BEGIN RECORDS FOR PROCESSING
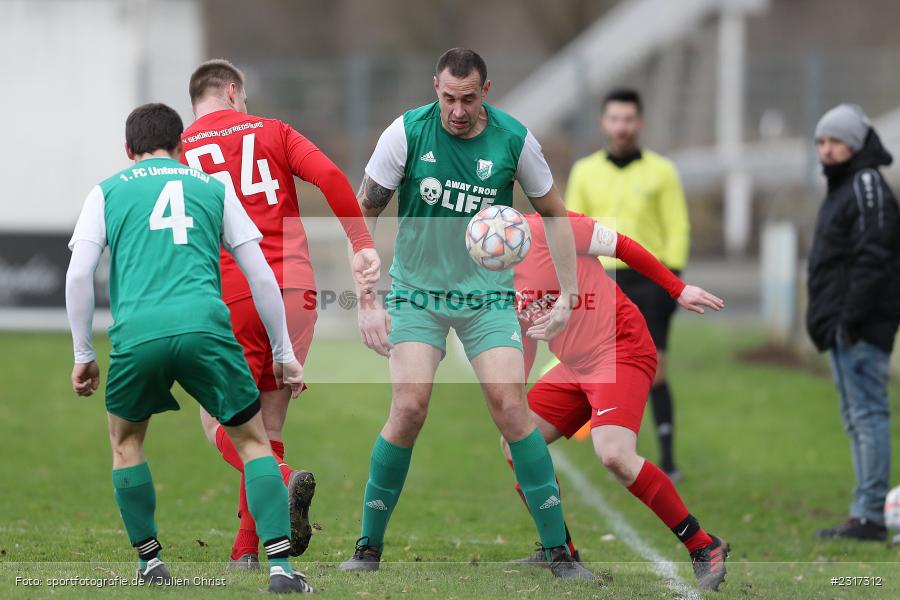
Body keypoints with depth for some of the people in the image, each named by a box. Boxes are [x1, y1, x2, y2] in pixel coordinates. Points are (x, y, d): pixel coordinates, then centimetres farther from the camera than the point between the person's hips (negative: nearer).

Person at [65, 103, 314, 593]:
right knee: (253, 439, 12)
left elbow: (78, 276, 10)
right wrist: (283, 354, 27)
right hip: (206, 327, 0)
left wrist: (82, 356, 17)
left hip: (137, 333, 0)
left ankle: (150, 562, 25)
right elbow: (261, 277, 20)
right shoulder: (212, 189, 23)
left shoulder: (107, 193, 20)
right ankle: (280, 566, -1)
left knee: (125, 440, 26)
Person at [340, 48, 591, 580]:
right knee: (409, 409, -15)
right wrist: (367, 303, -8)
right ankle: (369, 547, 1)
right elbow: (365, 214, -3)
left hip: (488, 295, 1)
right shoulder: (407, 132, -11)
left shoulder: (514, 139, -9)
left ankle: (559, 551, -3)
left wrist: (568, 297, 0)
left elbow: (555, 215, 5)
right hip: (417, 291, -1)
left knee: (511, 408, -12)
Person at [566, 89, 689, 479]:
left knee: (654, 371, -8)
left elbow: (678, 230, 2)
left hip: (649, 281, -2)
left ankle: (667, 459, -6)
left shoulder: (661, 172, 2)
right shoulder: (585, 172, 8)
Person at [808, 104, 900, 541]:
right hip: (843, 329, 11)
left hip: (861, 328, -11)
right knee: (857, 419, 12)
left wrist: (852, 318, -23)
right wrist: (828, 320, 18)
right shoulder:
END RECORDS FOR PROCESSING
BEGIN RECORDS FOR PROCESSING
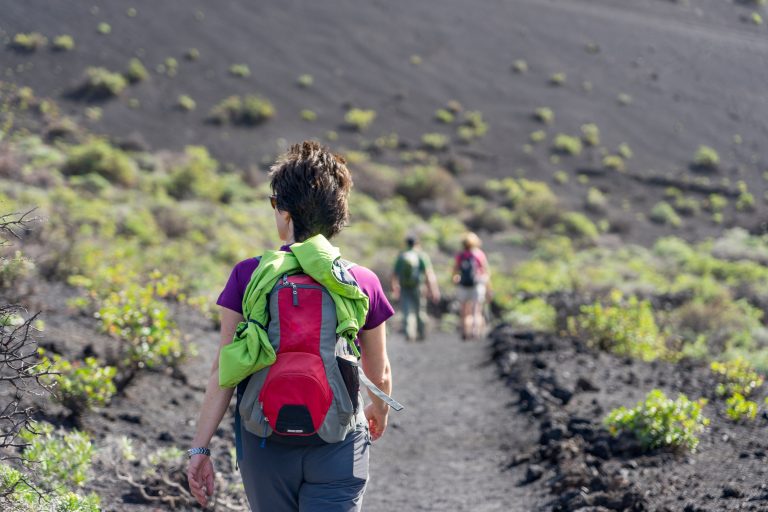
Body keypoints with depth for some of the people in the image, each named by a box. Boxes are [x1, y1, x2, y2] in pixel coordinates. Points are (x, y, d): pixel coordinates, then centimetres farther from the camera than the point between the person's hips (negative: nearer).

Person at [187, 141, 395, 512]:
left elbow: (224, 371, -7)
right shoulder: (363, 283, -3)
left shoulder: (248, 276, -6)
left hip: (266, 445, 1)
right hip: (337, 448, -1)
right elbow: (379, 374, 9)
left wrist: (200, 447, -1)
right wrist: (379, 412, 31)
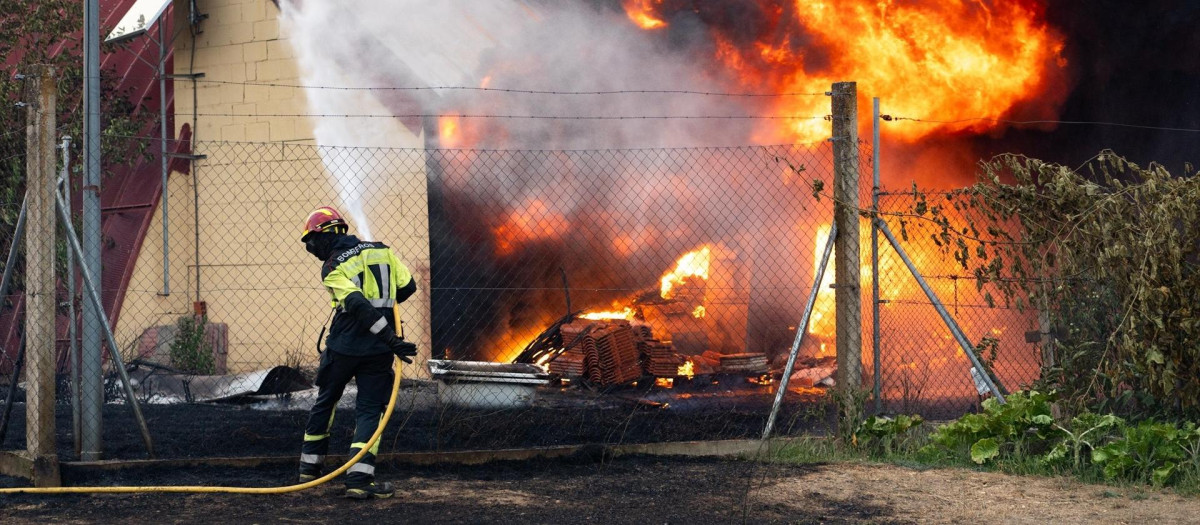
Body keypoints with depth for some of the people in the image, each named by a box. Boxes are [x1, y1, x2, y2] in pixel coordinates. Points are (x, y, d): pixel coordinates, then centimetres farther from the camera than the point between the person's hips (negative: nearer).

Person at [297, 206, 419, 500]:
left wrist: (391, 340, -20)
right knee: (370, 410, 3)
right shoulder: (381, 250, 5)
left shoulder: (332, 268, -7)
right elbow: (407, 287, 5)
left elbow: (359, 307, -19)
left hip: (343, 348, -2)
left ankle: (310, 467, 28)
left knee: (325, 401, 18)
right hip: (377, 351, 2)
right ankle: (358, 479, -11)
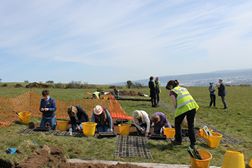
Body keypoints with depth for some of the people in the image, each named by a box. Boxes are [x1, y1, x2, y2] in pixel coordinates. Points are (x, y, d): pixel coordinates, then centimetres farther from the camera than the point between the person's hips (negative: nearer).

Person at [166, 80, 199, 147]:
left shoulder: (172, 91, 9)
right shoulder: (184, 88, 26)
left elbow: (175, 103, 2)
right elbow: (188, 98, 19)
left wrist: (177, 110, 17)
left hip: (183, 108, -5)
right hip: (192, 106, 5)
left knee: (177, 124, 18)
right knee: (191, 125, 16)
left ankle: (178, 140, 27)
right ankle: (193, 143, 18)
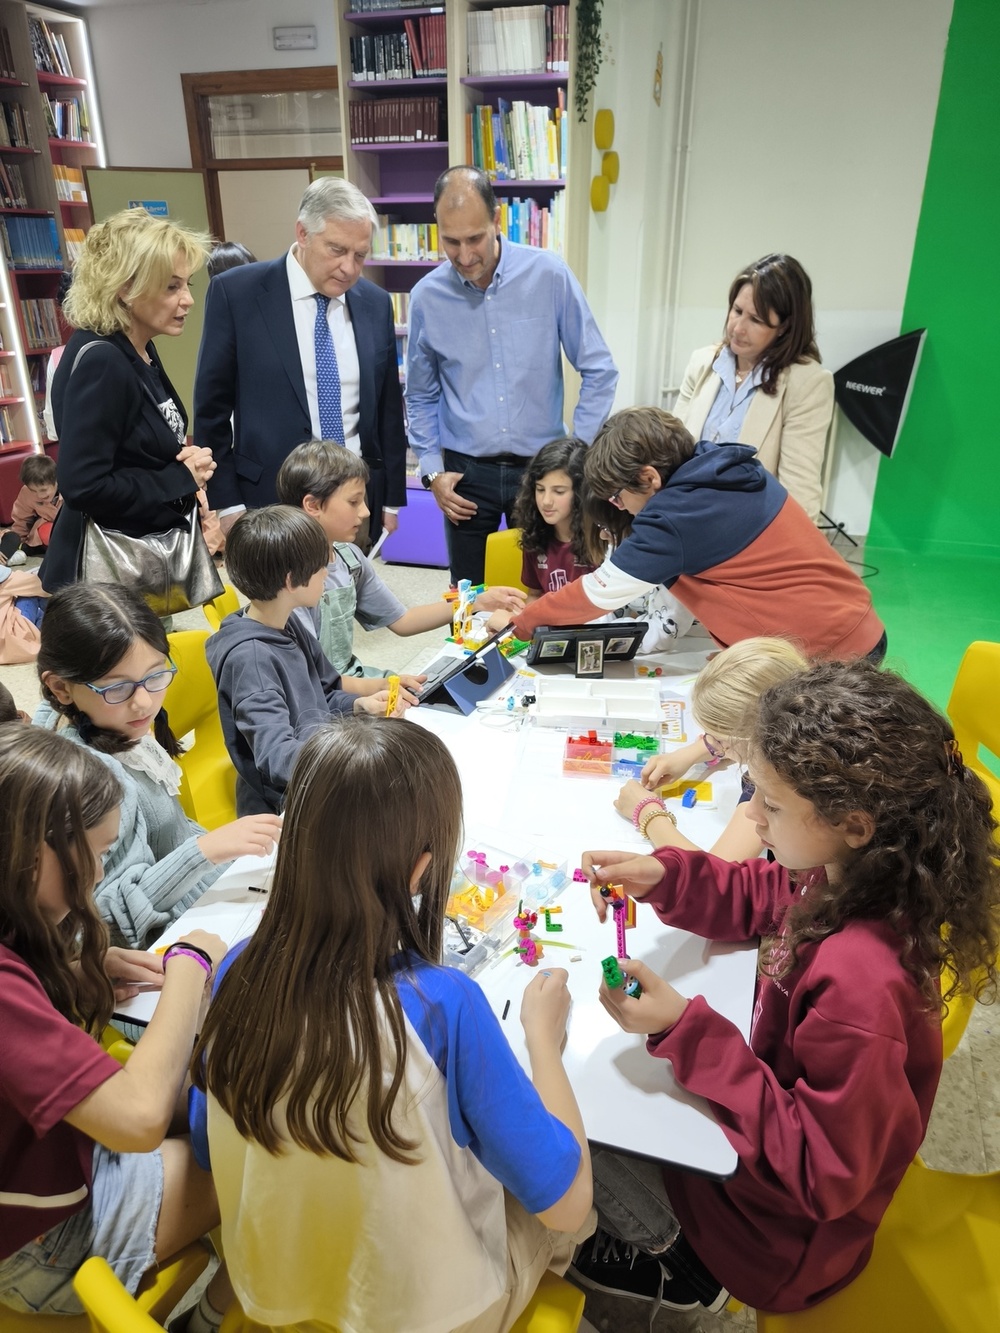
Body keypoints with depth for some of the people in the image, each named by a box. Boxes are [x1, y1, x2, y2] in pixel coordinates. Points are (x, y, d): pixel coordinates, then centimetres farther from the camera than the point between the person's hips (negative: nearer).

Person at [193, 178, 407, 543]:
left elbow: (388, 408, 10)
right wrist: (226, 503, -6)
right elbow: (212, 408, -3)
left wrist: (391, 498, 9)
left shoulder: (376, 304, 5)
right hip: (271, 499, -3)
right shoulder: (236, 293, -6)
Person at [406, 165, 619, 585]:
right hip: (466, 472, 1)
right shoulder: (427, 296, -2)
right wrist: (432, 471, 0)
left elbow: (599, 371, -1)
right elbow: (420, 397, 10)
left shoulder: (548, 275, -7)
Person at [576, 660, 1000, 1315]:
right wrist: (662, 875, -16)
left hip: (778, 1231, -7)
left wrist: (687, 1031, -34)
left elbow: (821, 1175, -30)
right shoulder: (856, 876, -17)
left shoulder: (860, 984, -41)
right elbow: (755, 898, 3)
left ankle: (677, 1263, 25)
END RECORDS FOR PROCESSING
BEGIN RECORDS FOR PROCESSING
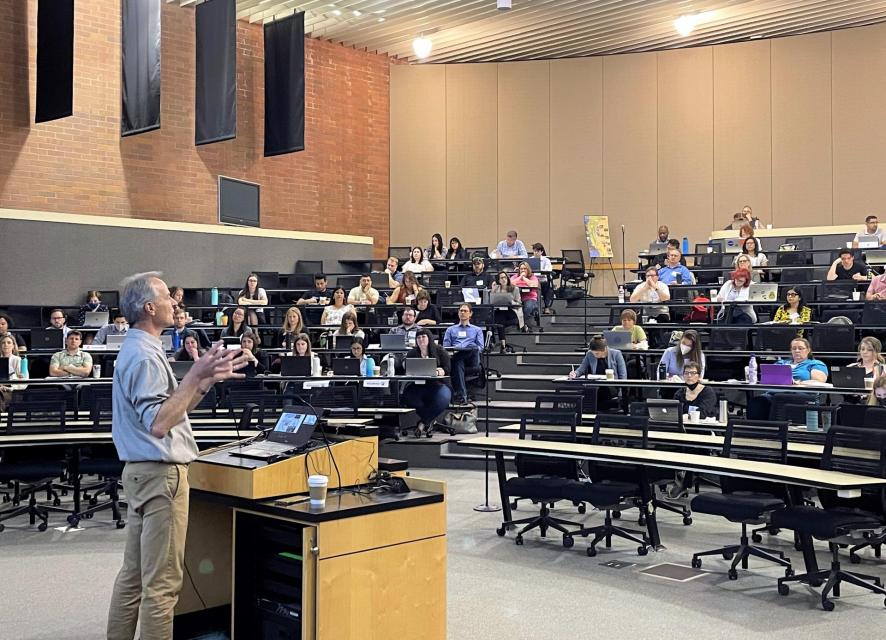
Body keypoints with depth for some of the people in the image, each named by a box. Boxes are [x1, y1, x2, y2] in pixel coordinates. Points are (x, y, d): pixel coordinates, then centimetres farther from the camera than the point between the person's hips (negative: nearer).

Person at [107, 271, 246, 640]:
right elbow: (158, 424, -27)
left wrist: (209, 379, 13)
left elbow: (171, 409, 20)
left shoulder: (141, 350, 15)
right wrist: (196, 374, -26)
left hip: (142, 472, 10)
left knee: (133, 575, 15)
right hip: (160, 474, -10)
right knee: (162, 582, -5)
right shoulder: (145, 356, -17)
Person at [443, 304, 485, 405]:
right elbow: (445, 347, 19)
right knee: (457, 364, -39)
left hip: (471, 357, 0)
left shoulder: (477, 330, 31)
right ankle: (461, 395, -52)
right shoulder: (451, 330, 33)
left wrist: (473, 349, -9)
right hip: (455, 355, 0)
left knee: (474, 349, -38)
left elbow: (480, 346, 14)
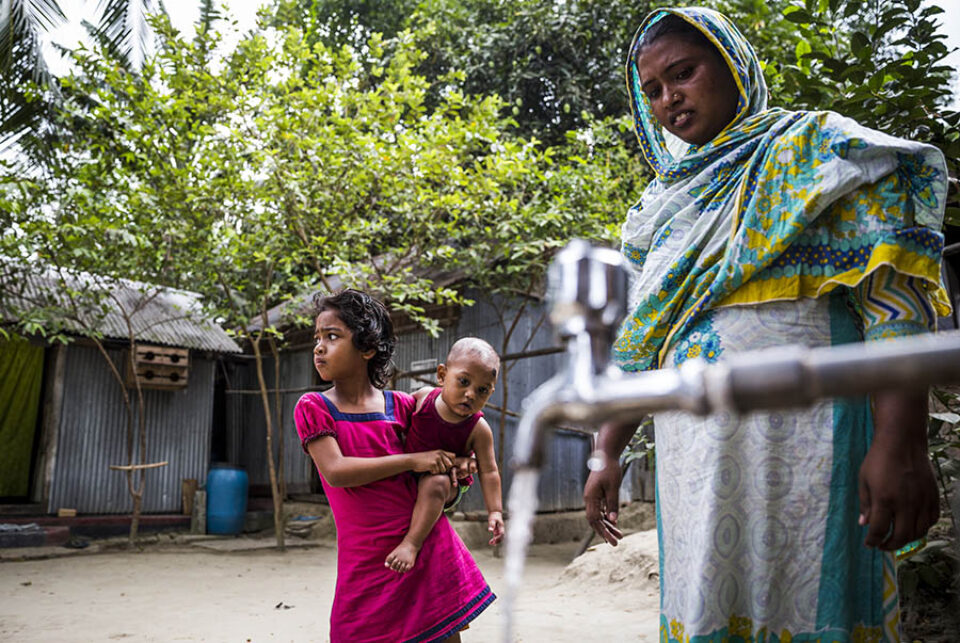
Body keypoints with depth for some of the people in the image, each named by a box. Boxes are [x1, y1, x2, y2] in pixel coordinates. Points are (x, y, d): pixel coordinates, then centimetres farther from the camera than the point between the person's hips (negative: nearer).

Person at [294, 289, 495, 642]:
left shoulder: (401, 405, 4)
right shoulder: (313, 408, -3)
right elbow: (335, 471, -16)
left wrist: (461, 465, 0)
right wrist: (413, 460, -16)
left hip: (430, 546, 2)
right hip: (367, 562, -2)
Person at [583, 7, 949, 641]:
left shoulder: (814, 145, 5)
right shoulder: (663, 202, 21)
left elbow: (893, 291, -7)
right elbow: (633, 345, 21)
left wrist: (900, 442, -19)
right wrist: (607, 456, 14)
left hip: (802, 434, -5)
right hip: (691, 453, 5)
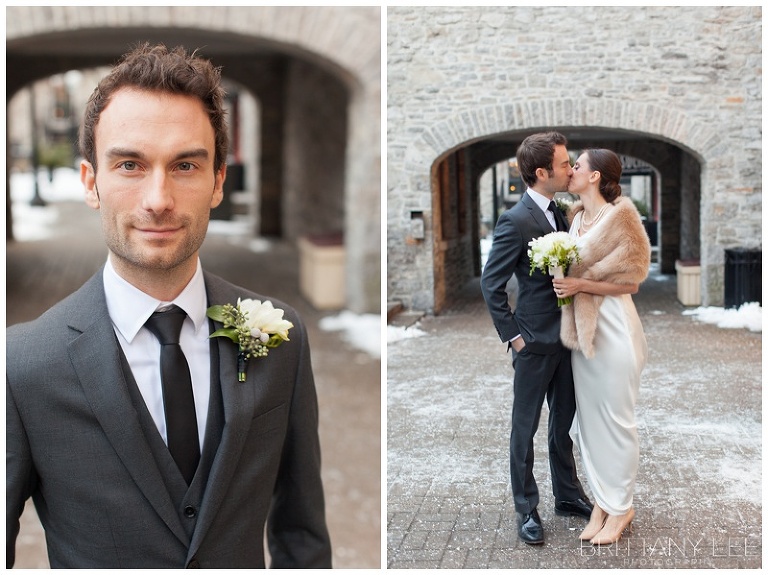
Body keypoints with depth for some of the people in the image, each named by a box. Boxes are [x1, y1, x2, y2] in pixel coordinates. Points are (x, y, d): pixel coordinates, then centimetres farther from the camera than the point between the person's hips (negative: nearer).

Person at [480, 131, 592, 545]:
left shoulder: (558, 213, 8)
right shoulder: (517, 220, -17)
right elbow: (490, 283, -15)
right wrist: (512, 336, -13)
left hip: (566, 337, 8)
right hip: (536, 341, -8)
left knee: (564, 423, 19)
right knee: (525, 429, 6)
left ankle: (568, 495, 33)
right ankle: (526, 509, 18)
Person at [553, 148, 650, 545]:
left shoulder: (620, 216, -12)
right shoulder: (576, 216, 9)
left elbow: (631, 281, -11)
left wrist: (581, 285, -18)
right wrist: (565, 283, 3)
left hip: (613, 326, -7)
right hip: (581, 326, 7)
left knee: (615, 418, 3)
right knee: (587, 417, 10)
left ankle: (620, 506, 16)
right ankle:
END RECORDS FOR PROCESSING
ACTIVITY:
When you reach the line that has "left shoulder: (248, 276, -6)" in the data above, start repeating lines exactly, and stop after the line that has "left knee: (177, 124, 18)"; pictures stay out.

RESULT OF THE EXERCISE:
left shoulder: (248, 276, -6)
left hip: (266, 445, 1)
right hip: (337, 448, -1)
right elbow: (379, 374, 9)
left wrist: (200, 447, -1)
right wrist: (379, 412, 31)
Body keypoints with depth for some of the people in the image, each named by a box. Boxes are [x1, y1, x2, y2] in pixel coordinates. Points are (x, y, d): pixel coordinates, then centimetres farther from the camera than the point between the person's hips (negative: nearer).

Person at [297, 206, 419, 500]:
left wrist: (391, 340, -20)
right knee: (370, 410, 3)
right shoulder: (381, 250, 5)
left shoulder: (332, 268, -7)
right elbow: (407, 287, 5)
left elbow: (359, 307, -19)
left hip: (343, 348, -2)
left ankle: (310, 467, 28)
left knee: (325, 401, 18)
right hip: (377, 351, 2)
right ankle: (358, 479, -11)
Body keypoints with depth for some of the people in the image, each named by a box. Boxes are [x1, y1, x2, y2] in pixel coordinates. Points are (x, y, d): pixel coordinates, then centimetres farther from the camera than the point between the person's hips (negative: nearer).

Person at [166, 80, 199, 147]:
left shoulder: (172, 91, 9)
right shoulder: (184, 88, 26)
left elbow: (175, 103, 2)
right elbow: (188, 98, 19)
left wrist: (177, 110, 17)
left hip: (183, 108, -5)
right hip: (192, 106, 5)
left knee: (177, 124, 18)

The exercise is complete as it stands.